Exercise instructions:
In the material below, find the line containing "Le calendrier" and the line containing "codos, rodillas y". Output those two lines and all lines between them exactly, without pictures.

Records for this exercise:
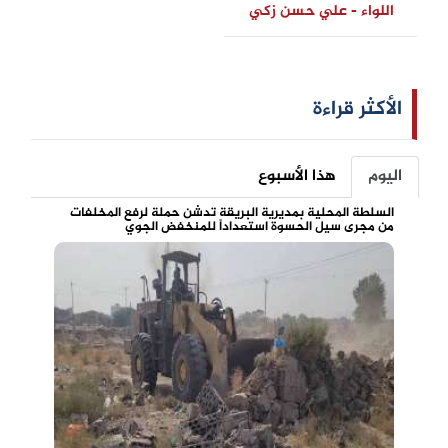
اللواء - علي حسن زكي
الأكثر قراءة
اليوم
هذا الأسبوع
السلطة المحلية بمديرية البريقة تدشن حملة لرفع المخلفات
من مجرى سيل الحسوة استعداداً للمنخفض الجوي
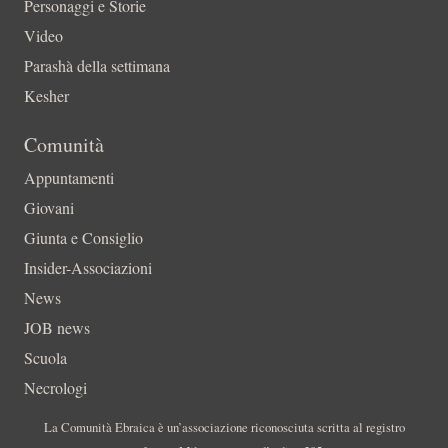
Personaggi e Storie
Video
Parashà della settimana
Kesher
Comunità
Appuntamenti
Giovani
Giunta e Consiglio
Insider-Associazioni
News
JOB news
Scuola
Necrologi
La Comunità Ebraica è un’associazione riconosciuta scritta al registro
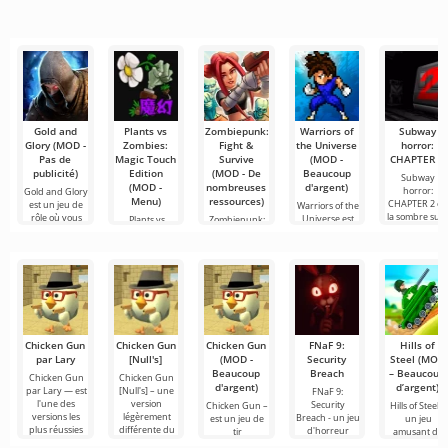
simple et
tout cela
recommandés
populaires
de vous
semble trop
pour le
pour regarder
connecter en
montage vidéo,
des films, des
ligne avec
assurant un
séries
d'autres
Gold and
Plants vs
Zombiepunk:
Warriors of
Subway
Glory (MOD -
Zombies:
Fight &
the Universe
horror:
Pas de
Magic Touch
Survive
(MOD -
CHAPTER 2
publicité)
Edition
(MOD - De
Beaucoup
Subway
(MOD -
nombreuses
d'argent)
horror:
Gold and Glory
Menu)
ressources)
CHAPTER 2 es
est un jeu de
Warriors of the
la sombre suit
rôle où vous
Universe est
Plants vs
Zombiepunk:
du
devrez
un jeu de
Zombies: Magic
Fight & Survive
combat 2D
Touch Edition
est un projet
est une
qui
Chicken Gun
Chicken Gun
Chicken Gun
FNaF 9:
Hills of
par Lary
[Null's]
(MOD -
Security
Steel (MOD
Beaucoup
Breach
– Beaucoup
Chicken Gun
Chicken Gun
d'argent)
d’argent)
par Lary — est
[Null's] – une
FNaF 9:
l'une des
version
Security
Chicken Gun –
Hills of Steel –
versions les
légèrement
Breach - un jeu
est un jeu de
un jeu
plus réussies
différente du
d'horreur
tir
amusant de
de ce jeu sur
jeu, sous forme
interactif qui
extrêmement
chars sur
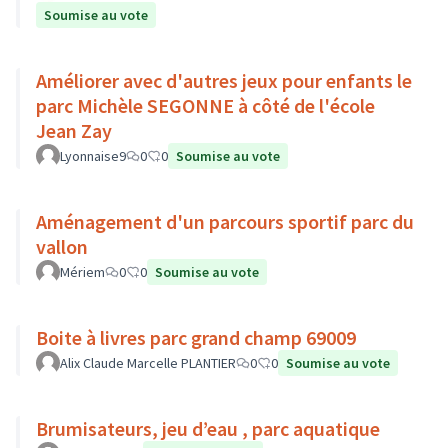
Soumise au vote
Améliorer avec d'autres jeux pour enfants le
parc Michèle SEGONNE à côté de l'école
Jean Zay
Lyonnaise9
0
0
Soumise au vote
Aménagement d'un parcours sportif parc du
vallon
Mériem
0
0
Soumise au vote
Boite à livres parc grand champ 69009
Alix Claude Marcelle PLANTIER
0
0
Soumise au vote
Brumisateurs, jeu d’eau , parc aquatique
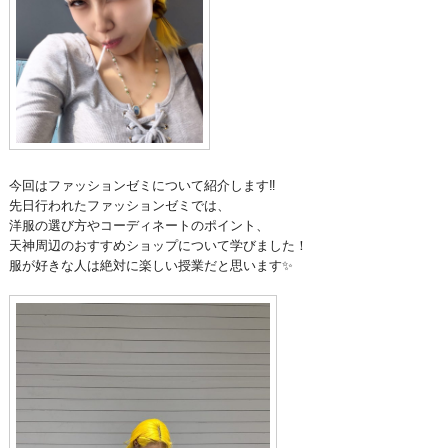
今回はファッションゼミについて紹介します‼️
先日行われたファッションゼミでは、
洋服の選び方やコーディネートのポイント、
天神周辺のおすすめショップについて学びました！
服が好きな人は絶対に楽しい授業だと思います✨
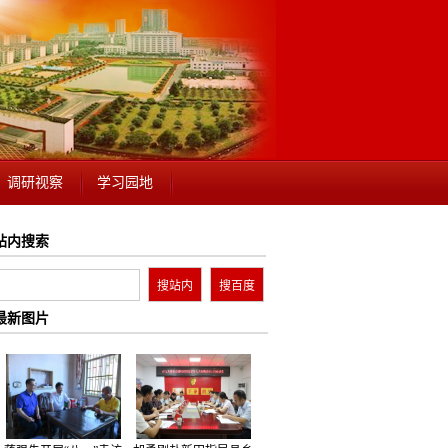
调研视察
学习园地
站内搜索
最新图片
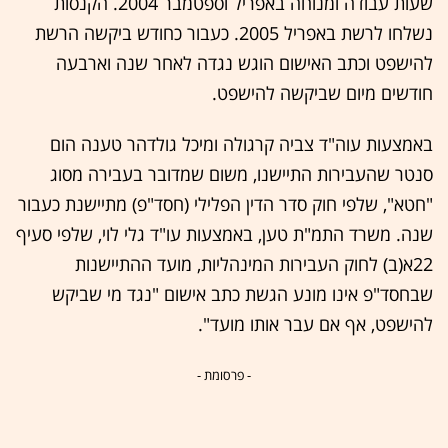
שעות עבודה ומנוחה באפריל וספטמבר 2004. הקנסות
נשלחו לרשת באפריל 2005. כעבור כחודש ביקשה הרשת
להישפט וכתב האישום הוגש נגדה לאחר שנה וארבעה
חודשים מיום שביקשה להישפט.
באמצעות עוה"ד צביה קרגולה ומיכל גולדהר טענה הום
סנטר שהעבירות התיישנו, משום שמדובר בעבירה מסוג
"חטא", שלפי חוק סדר הדין הפלילי (חסד"פ) מתיישנת כעבור
שנה. משרד התמ"ת טען, באמצעות עו"ד גלי לוי, שלפי סעיף
22א(ב) לחוק העבירות המינהליות, מועד ההתיישנות
שבחסד"פ אינו מונע הגשת כתב אישום "נגד מי שביקש
להישפט, אף אם עבר אותו מועד".
- פרסומת -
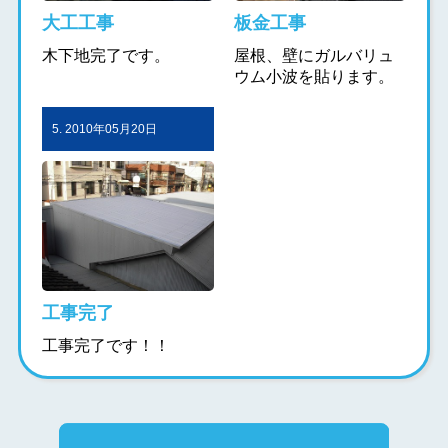
大工工事
板金工事
木下地完了です。
屋根、壁にガルバリュ
ウム小波を貼ります。
5. 2010年05月20日
工事完了
工事完了です！！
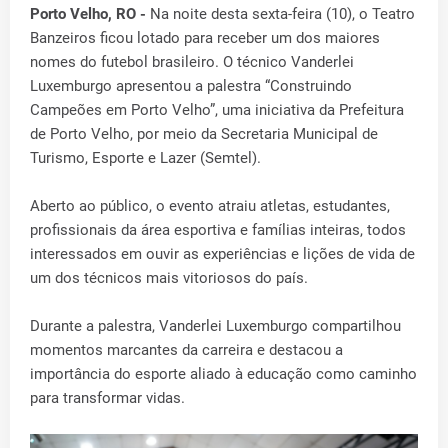
Porto Velho, RO -
Na noite desta sexta-feira (10), o Teatro
Banzeiros ficou lotado para receber um dos maiores
nomes do futebol brasileiro. O técnico Vanderlei
Luxemburgo apresentou a palestra “Construindo
Campeões em Porto Velho”, uma iniciativa da Prefeitura
de Porto Velho, por meio da Secretaria Municipal de
Turismo, Esporte e Lazer (Semtel).
Aberto ao público, o evento atraiu atletas, estudantes,
profissionais da área esportiva e famílias inteiras, todos
interessados em ouvir as experiências e lições de vida de
um dos técnicos mais vitoriosos do país.
Durante a palestra, Vanderlei Luxemburgo compartilhou
momentos marcantes da carreira e destacou a
importância do esporte aliado à educação como caminho
para transformar vidas.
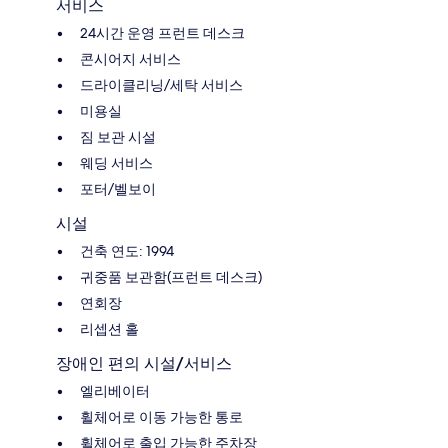
서비스
24시간 운영 프런트 데스크
콘시어지 서비스
드라이클리닝/세탁 서비스
미용실
짐 보관 시설
웨딩 서비스
포터/벨보이
시설
건축 연도: 1994
귀중품 보관함(프런트 데스크)
연회장
리셉션 홀
장애인 편의 시설/서비스
엘리베이터
휠체어로 이동 가능한 통로
휠체어로 출입 가능한 주차장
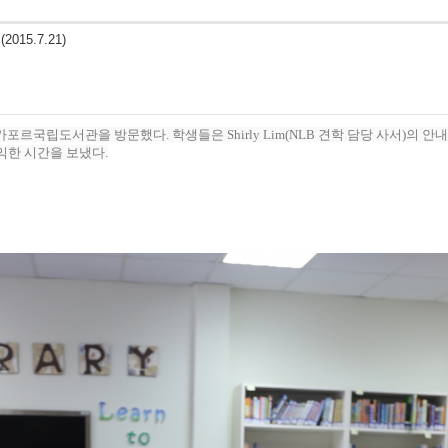
15.7.21)
포르국립도서관을 방문했다. 학생들은 Shirly Lim(NLB 견학 담당 사서)의
유익한 시간을 보냈다.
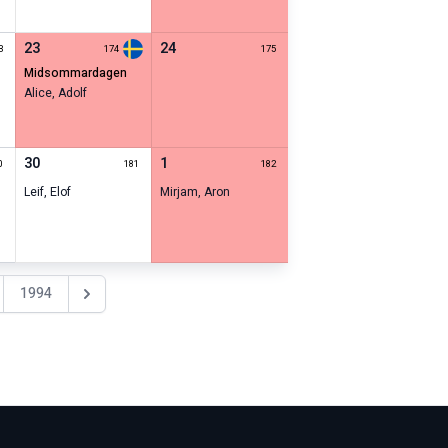
23
24
3
174
175
midsommardagen
Alice
,
Adolf
30
1
0
181
182
Leif
,
Elof
Mirjam
,
Aron
1994
Nästa år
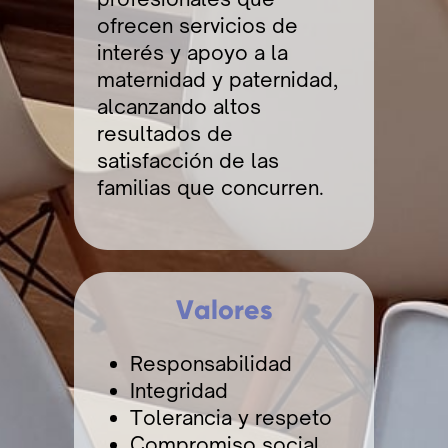
ofrecen servicios de
interés y apoyo a la
maternidad y paternidad,
alcanzando altos
resultados de
satisfacción de las
familias que concurren.
Valores
Responsabilidad
Integridad
To
lerancia y respeto
Compromiso social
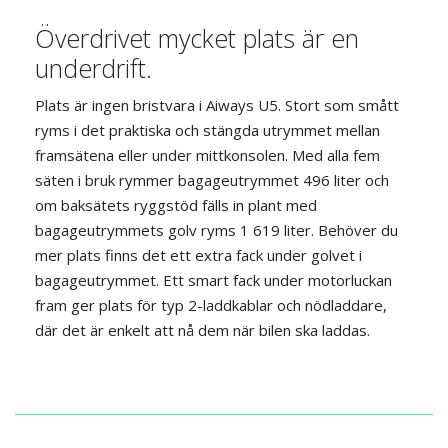
Överdrivet mycket plats är en
underdrift.
Plats är ingen bristvara i Aiways U5. Stort som smått
ryms i det praktiska och stängda utrymmet mellan
framsätena eller under mittkonsolen. Med alla fem
säten i bruk rymmer bagageutrymmet 496 liter och
om baksätets ryggstöd fälls in plant med
bagageutrymmets golv ryms 1 619 liter. Behöver du
mer plats finns det ett extra fack under golvet i
bagageutrymmet. Ett smart fack under motorluckan
fram ger plats för typ 2-laddkablar och nödladdare,
där det är enkelt att nå dem när bilen ska laddas.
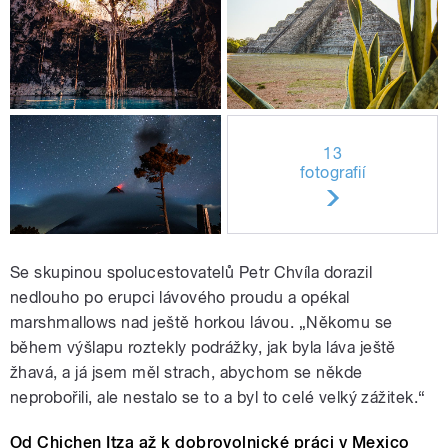
13
fotografií
Se skupinou spolucestovatelů Petr Chvíla dorazil
nedlouho po erupci lávového proudu a opékal
marshmallows nad ještě horkou lávou. „Někomu se
během výšlapu roztekly podrážky, jak byla láva ještě
žhavá, a já jsem měl strach, abychom se někde
neprobořili, ale nestalo se to a byl to celé velký zážitek.“
Od Chichen Itza až k dobrovolnické práci v Mexico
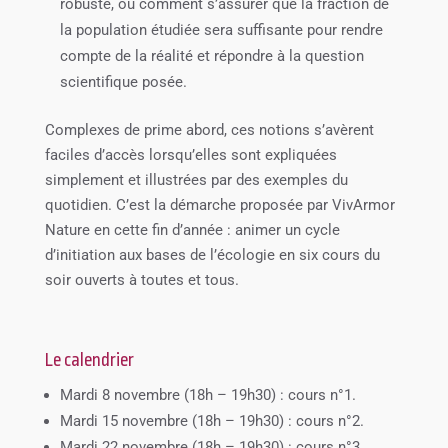
robuste, ou comment s’assurer que la fraction de
la population étudiée sera suffisante pour rendre
compte de la réalité et répondre à la question
scientifique posée.
Complexes de prime abord, ces notions s’avèrent
faciles d’accès lorsqu’elles sont expliquées
simplement et illustrées par des exemples du
quotidien. C’est la démarche proposée par VivArmor
Nature en cette fin d’année : animer un cycle
d’initiation aux bases de l’écologie en six cours du
soir ouverts à toutes et tous.
Le calendrier
Mardi 8 novembre (18h – 19h30) : cours n°1.
Mardi 15 novembre (18h – 19h30) : cours n°2.
Mardi 22 novembre (18h – 19h30) : cours n°3.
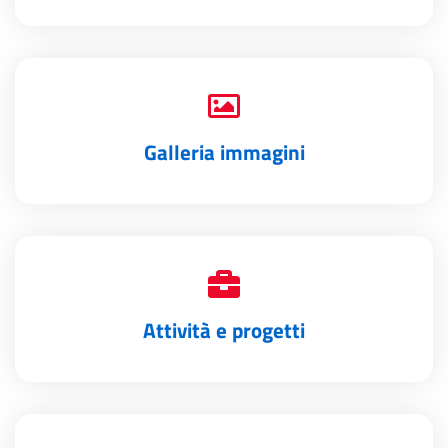
Galleria immagini
Attività e progetti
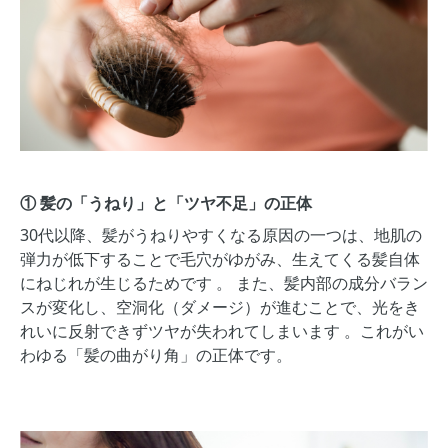
① 髪の「うねり」と「ツヤ不足」の正体
30代以降、髪がうねりやすくなる原因の一つは、地肌の
弾力が低下することで毛穴がゆがみ、生えてくる髪自体
にねじれが生じるためです 。 また、髪内部の成分バラン
スが変化し、空洞化（ダメージ）が進むことで、光をき
れいに反射できずツヤが失われてしまいます 。これがい
わゆる「髪の曲がり角」の正体です。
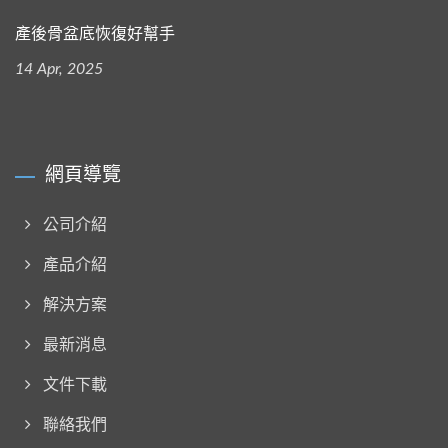
產後骨盆底恢復好幫手
14 Apr, 2025
網頁導覽
公司介紹
產品介紹
解決方案
最新消息
文件下載
聯絡我們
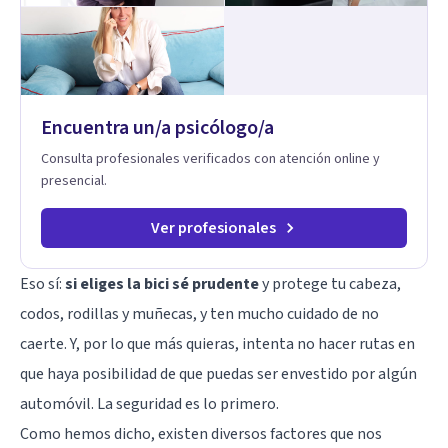
enfoque terapéutico se diferencia por una premisa clara: no
trabaja el síntoma, trabaja la raíz que lo origina. Su
metodología interviene en tres niveles: regulación del
sistema emocional, reprocesamiento de heridas de la
infancia y reestructuración cognitiva profunda, permitiendo
transformar patrones, emociones y decisiones desde su
Encuentra un/a psicólogo/a
origen. Si buscas un proceso superficial, este no es el lugar.
Pero si estás listo(a) para comprender, sanar y transformar la
Consulta profesionales verificados con atención online y
raíz de lo que te ocurre, la Dra. Sandra Milena Jiménez Duque
presencial.
es una de las mejores opciones para acompañarte. Porque
cuando sanas tu mundo interno, cambias tu forma de pensar,
de elegir y de vivir.
Ver profesionales
Eso sí:
si eliges la bici sé prudente
y protege tu cabeza,
codos, rodillas y muñecas, y ten mucho cuidado de no
caerte. Y, por lo que más quieras, intenta no hacer rutas en
que haya posibilidad de que puedas ser envestido por algún
automóvil. La seguridad es lo primero.
Como hemos dicho, existen diversos factores que nos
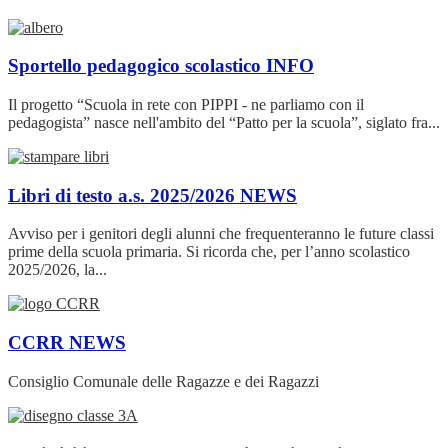
Sportello pedagogico scolastico
INFO
Il progetto “Scuola in rete con PIPPI - ne parliamo con il
pedagogista” nasce nell'ambito del “Patto per la scuola”, siglato fra...
Libri di testo a.s. 2025/2026
NEWS
Avviso per i genitori degli alunni che frequenteranno le future classi
prime della scuola primaria. Si ricorda che, per l’anno scolastico
2025/2026, la...
CCRR
NEWS
Consiglio Comunale delle Ragazze e dei Ragazzi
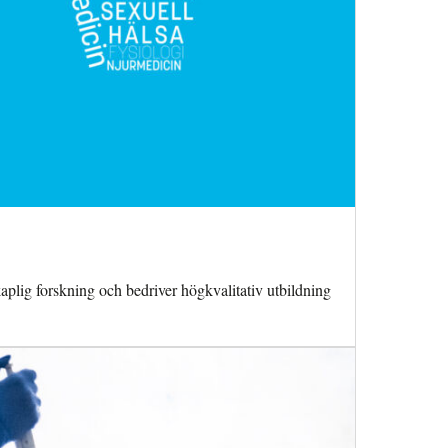
plig forskning och bedriver högkvalitativ utbildning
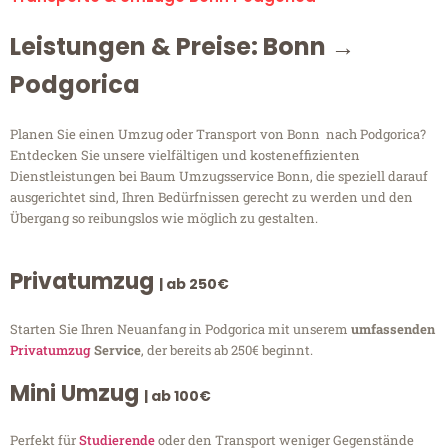
Leistungen & Preise: Bonn →
Podgorica
Planen Sie einen Umzug oder Transport von Bonn nach Podgorica?
Entdecken Sie unsere vielfältigen und kosteneffizienten
Dienstleistungen bei Baum Umzugsservice Bonn, die speziell darauf
ausgerichtet sind, Ihren Bedürfnissen gerecht zu werden und den
Übergang so reibungslos wie möglich zu gestalten.
Privatumzug
| ab 250€
Starten Sie Ihren Neuanfang in Podgorica mit unserem
umfassenden
Privatumzug
Service
, der bereits ab 250€ beginnt.
Mini Umzug
| ab 100€
Perfekt für
Studierende
oder den Transport weniger Gegenstände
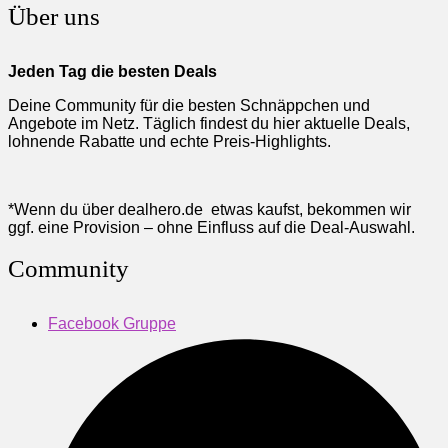
Über uns
Jeden Tag die besten Deals
Deine Community für die besten Schnäppchen und
Angebote im Netz. Täglich findest du hier aktuelle Deals,
lohnende Rabatte und echte Preis-Highlights.
*Wenn du über dealhero.de etwas kaufst, bekommen wir
ggf. eine Provision – ohne Einfluss auf die Deal-Auswahl.
Community
Facebook Gruppe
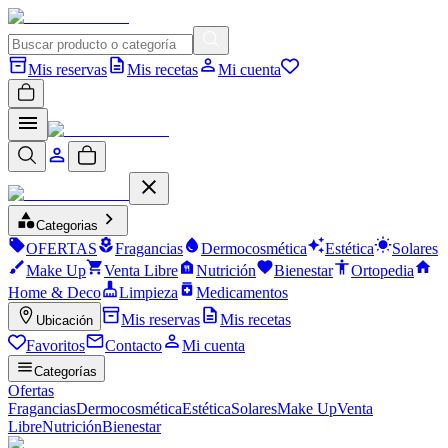
Mis reservas
Mis recetas
Mi cuenta
Categorias
OFERTAS
Fragancias
Dermocosmética
Estética
Solares
Make Up
Venta Libre
Nutrición
Bienestar
Ortopedia
Home & Deco
Limpieza
Medicamentos
Mis reservas
Mis recetas
Ubicación
Favoritos
Contacto
Mi cuenta
Categorías
Ofertas
Fragancias
Dermocosmética
Estética
Solares
Make Up
Venta
Libre
Nutrición
Bienestar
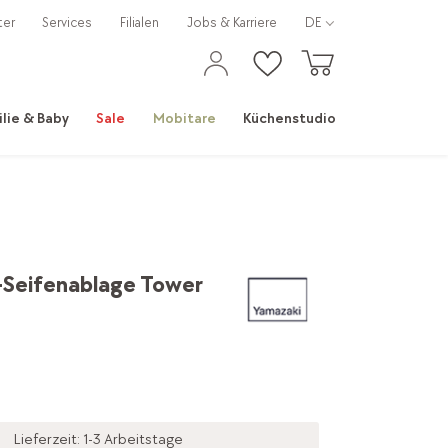
ter
Services
Filialen
Jobs & Karriere
DE
ilie & Baby
Sale
Mobitare
Küchenstudio
-Seifenablage Tower
Lieferzeit: 1-3 Arbeitstage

Solution:
Le calendrier
Mardi 8 novembre (18h – 19h30) : cours n°1.
Mardi 15 novembre (18h – 19h30) : cours n°2.
Mardi 22 novembre (18h – 19h30) : cours n°3.
Galleria immagini
Attività e progetti
① 髪の「うねり」と「ツヤ不足」の正体
30代以降、髪がうねりやすくなる原因の一つは、地肌の
弾力が低下することで毛穴がゆがみ、生えてくる髪自体
にねじれが生じるためです 。 また、髪内部の成分バラン
スが変化し、空洞化（ダメージ）が進むことで、光をき
れいに反射できずツヤが失われてしまいます 。これがい
わゆる「髪の曲がり角」の正体です。
產後骨盆底恢復好幫手
14 Apr, 2025
網頁導覽
公司介紹
產品介紹
解決方案
最新消息
文件下載
聯絡我們
enfoque terapéutico se diferencia por una premisa clara: no
trabaja el síntoma, trabaja la raíz que lo origina. Su
metodología interviene en tres niveles: regulación del
sistema emocional, reprocesamiento de heridas de la
infancia y reestructuración cognitiva profunda, permitiendo
transformar patrones, emociones y decisiones desde su
Encuentra un/a psicólogo/a
origen. Si buscas un proceso superficial, este no es el lugar.
Pero si estás listo(a) para comprender, sanar y transformar la
Consulta profesionales verificados con atención online y
raíz de lo que te ocurre, la Dra. Sandra Milena Jiménez Duque
presencial.
es una de las mejores opciones para acompañarte. Porque
cuando sanas tu mundo interno, cambias tu forma de pensar,
de elegir y de vivir.
Ver profesionales
Eso sí:
si eliges la bici sé prudente
y protege tu cabeza,
codos, rodillas y muñecas, y ten mucho cuidado de no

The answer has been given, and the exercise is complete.